David Fincher was one of several directors approached to take on the film. His first big-budget film, Fincher had honed his craft working on music videos and commercials - much like Ridley Scott had done back in 1979. However, with no script locked in and a deadline to meet, Fincher launched himself into the production. Pretty soon, studio pressure became instantly apparent and constant phonecalls between the studio and Fincher were the norm. Charles Dance, who played Clemens, spoke highly of Fincher's abilities. "Fincher had the studio on his back the whole time phoning him at all hours of the day and night – not taking into account the time change... I remember walking on this huge set at Pinewood Studios and Fincher comes up and fires off his shot list for the day. Here’s this guy young enough to be my son who knew all the crew’s jobs, all the shots he wanted, and where he was going to make the cuts in the film, and I thought, my God, this guy is going to go far."
David Fincher rarely speaks of 'Alien 3' in interviews and has been pretty open about how much he hates the film. In a BFI interview, Fincher said that 'Alien 3' was a "baptism by fire."
"I was very naive. For a number of years, I'd been around the kind of people who financed movies and the kind of people who are there to make the deals for movies. But I'd always had this naive idea that everybody wants to make movies as good as they can be, which is stupid." Of all four of the 'Alien' films, Fincher was the only director who refused to take part in the restoration of them for a DVD boxset. The series continued on, with 'Alien: Resurrection' and the sort-of spinoff sequel 'Prometheus' and the very much a sequel 'Alien: Covenant'. Pretty much everyone walked away unscathed, which is rare for such a high-profile failure.
1. 'Apocalypse Now'
Easily the most well-known of troubled productions. Forget 'The Revenant'. Forget 'Justice League'. Forget any of these. 'Apocalypse Now' had heart-attacks, Communist insurgencies and a director slowly but surely going mad in the jungle.

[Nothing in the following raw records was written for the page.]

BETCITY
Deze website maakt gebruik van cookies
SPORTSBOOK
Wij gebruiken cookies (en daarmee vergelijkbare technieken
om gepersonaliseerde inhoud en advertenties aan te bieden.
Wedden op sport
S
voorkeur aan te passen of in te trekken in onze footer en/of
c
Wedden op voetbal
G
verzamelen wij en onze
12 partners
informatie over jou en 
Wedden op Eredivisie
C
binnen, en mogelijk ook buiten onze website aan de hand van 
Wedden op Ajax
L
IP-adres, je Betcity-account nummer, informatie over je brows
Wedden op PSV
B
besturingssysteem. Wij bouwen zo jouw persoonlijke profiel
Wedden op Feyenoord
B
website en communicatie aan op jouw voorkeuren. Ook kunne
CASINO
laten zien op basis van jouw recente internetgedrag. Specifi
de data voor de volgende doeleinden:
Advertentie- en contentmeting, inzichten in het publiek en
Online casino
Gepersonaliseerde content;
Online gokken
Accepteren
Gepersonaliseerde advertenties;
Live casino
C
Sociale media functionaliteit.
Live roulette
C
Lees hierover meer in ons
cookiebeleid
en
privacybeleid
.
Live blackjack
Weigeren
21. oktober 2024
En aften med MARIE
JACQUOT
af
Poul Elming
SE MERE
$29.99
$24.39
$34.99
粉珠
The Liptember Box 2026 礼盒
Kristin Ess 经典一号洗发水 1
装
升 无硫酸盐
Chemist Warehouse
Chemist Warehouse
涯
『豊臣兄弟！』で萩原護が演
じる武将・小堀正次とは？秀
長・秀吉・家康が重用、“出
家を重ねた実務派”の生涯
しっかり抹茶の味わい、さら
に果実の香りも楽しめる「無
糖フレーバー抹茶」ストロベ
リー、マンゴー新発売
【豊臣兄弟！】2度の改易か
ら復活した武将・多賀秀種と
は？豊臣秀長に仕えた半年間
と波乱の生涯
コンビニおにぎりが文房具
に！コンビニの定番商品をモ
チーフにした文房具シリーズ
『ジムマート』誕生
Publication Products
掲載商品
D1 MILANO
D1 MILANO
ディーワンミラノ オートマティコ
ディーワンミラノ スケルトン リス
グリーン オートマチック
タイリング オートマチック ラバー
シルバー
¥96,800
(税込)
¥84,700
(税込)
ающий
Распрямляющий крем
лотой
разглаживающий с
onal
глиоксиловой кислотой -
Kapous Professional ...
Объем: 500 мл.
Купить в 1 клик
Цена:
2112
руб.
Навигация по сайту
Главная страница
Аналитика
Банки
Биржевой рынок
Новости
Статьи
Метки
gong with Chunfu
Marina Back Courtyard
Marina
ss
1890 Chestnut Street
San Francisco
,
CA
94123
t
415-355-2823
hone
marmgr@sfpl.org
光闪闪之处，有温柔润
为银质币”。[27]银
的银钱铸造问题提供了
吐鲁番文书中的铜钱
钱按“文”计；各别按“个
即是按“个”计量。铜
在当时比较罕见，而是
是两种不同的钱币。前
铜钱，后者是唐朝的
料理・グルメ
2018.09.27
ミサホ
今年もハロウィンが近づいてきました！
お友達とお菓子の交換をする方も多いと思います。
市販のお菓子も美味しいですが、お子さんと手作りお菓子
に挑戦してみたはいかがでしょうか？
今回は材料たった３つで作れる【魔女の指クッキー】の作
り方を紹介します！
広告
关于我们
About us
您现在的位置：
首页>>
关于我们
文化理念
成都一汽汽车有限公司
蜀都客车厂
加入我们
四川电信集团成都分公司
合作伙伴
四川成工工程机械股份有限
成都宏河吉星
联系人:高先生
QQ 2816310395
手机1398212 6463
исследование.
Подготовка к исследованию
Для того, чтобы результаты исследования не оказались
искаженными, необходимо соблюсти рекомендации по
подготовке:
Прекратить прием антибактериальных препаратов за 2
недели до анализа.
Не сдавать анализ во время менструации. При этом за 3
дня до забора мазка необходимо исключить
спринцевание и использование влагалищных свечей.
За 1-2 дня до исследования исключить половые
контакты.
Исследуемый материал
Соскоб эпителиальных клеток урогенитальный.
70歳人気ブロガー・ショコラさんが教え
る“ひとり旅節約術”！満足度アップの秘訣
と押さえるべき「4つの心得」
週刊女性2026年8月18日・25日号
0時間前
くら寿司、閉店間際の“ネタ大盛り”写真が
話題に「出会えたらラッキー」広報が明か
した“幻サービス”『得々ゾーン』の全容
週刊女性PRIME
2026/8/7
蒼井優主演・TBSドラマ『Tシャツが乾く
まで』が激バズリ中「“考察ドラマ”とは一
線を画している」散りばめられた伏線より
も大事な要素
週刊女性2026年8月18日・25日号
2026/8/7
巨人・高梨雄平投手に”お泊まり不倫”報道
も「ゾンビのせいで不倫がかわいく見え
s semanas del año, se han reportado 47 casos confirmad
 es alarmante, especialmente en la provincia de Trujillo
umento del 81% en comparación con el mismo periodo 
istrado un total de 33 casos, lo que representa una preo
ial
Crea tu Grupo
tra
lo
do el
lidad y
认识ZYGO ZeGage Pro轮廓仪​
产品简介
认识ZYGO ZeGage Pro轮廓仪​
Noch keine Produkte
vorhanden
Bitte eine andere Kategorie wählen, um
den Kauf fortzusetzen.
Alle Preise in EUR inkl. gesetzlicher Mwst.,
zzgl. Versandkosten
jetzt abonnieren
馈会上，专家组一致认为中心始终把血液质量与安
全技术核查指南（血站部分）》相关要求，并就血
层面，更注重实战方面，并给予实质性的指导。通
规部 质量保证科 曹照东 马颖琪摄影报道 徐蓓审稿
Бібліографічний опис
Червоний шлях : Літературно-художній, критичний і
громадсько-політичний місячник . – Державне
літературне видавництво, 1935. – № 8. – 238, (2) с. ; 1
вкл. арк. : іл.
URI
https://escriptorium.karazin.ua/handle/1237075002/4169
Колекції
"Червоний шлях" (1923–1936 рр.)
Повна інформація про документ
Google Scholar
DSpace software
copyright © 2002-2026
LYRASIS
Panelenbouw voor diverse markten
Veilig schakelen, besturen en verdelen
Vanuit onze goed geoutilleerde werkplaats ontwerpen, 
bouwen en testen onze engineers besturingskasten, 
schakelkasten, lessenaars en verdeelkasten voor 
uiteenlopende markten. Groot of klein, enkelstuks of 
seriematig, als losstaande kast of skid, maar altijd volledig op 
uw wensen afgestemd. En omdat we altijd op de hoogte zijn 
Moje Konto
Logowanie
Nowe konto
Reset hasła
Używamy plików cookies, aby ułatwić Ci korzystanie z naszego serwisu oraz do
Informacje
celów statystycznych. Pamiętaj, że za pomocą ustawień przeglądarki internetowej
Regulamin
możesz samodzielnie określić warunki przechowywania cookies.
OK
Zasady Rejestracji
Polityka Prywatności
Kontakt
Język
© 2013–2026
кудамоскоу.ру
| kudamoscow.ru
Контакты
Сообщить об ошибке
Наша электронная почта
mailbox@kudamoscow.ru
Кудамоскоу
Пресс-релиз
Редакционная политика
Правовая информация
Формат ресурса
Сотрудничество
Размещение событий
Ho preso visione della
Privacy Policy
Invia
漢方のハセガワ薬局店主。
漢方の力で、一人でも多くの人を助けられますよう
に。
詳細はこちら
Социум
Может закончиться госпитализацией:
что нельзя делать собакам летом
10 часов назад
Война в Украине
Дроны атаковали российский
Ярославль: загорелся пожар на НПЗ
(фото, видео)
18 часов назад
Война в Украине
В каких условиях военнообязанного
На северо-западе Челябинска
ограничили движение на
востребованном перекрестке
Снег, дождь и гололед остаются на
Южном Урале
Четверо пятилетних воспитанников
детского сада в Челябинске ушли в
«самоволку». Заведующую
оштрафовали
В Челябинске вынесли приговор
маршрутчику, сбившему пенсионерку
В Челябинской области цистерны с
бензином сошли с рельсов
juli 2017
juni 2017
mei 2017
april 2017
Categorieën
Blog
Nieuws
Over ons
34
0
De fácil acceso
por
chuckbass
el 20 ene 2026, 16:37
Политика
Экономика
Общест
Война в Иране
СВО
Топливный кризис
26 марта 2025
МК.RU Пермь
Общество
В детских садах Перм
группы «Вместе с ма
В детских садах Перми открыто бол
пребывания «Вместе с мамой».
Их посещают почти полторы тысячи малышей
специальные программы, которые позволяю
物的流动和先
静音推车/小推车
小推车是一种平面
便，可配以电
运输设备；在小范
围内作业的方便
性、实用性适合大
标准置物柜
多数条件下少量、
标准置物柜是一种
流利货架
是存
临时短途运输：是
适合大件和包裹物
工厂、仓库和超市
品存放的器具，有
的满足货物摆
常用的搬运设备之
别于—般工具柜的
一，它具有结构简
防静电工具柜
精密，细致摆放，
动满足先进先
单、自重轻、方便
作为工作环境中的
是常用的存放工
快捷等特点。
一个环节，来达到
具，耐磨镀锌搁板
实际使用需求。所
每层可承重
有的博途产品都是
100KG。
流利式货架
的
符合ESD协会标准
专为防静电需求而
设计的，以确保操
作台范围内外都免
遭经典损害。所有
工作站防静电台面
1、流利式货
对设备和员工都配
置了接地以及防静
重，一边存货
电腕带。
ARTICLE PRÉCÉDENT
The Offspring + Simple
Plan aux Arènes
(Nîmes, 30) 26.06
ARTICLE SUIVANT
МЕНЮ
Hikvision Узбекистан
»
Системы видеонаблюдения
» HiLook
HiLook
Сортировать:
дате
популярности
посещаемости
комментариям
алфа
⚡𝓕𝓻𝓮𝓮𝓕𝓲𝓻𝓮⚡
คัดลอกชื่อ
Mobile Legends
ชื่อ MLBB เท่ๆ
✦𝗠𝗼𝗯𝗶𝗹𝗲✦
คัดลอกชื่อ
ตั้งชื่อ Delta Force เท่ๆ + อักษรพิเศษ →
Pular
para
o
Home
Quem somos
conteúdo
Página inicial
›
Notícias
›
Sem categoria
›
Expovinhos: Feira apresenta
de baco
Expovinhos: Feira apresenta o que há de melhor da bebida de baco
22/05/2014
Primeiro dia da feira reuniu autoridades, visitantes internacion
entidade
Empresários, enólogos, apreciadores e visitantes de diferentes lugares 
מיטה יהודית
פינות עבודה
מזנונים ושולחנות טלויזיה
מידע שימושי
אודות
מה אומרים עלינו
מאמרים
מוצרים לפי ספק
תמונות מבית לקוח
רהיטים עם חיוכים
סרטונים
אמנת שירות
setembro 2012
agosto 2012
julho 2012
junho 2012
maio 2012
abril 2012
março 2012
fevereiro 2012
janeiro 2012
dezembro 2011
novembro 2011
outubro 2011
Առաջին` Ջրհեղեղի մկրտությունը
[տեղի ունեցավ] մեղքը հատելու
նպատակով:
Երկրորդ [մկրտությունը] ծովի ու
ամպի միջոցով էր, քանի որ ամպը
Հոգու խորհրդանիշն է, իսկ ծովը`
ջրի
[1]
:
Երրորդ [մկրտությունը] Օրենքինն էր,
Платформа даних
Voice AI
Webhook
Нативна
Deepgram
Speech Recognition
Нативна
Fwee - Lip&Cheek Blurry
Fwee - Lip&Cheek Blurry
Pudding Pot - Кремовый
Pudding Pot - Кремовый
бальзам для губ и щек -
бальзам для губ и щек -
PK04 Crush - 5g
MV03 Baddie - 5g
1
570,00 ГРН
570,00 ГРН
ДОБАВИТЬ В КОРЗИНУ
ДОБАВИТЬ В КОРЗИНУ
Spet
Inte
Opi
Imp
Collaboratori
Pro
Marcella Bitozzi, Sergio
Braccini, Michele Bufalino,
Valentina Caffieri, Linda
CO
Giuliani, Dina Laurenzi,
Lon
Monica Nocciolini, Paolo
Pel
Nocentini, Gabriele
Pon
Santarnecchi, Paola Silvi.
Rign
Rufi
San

What didn't happen? To properly understand just how batshit insane Apocalypse Now was, seek out the excellent documentary 'Hearts Of Darkness' that gives you a full insight into exactly what happened. The cliff notes? Martin Sheen, who was a high-functioning alcoholic throughout the production, was trying to sober up. Pretty soon, he had a massive heart-attack. Marlon Brando would only work a total of 30 days or so on location for a then-gigantic fee of $3.5 million. When Brando did turn up on set, he was overweight and hadn't learned any of his lines. In fact, he didn't even really understand what the film was about. Francis Ford Coppola then had to cut around Marlon Brando's ballooning shape and rewrite the ending to suit. Costs spiralled out of control as Coppola became more and more pressured by the film's constant problems and the fact that it was his own money on the line.
For all the problems, the madness and the infamy that surrounded 'Apocalypse Now' the end most definitely justified the means. 'Apocalypse Now' is the definitive Vietnam War movie, charting the brutality and callousness of US military involvement in the region, the lingering madness of the jungle and the oppressive reality that war is a part of humanity as much as anything else. Bleak, dark and utterly, utterly brilliant, 'Apocalypse Now' is one of those films that's required viewing and knowing the sheer scale of the problems involved in making it has fuelled its legacy.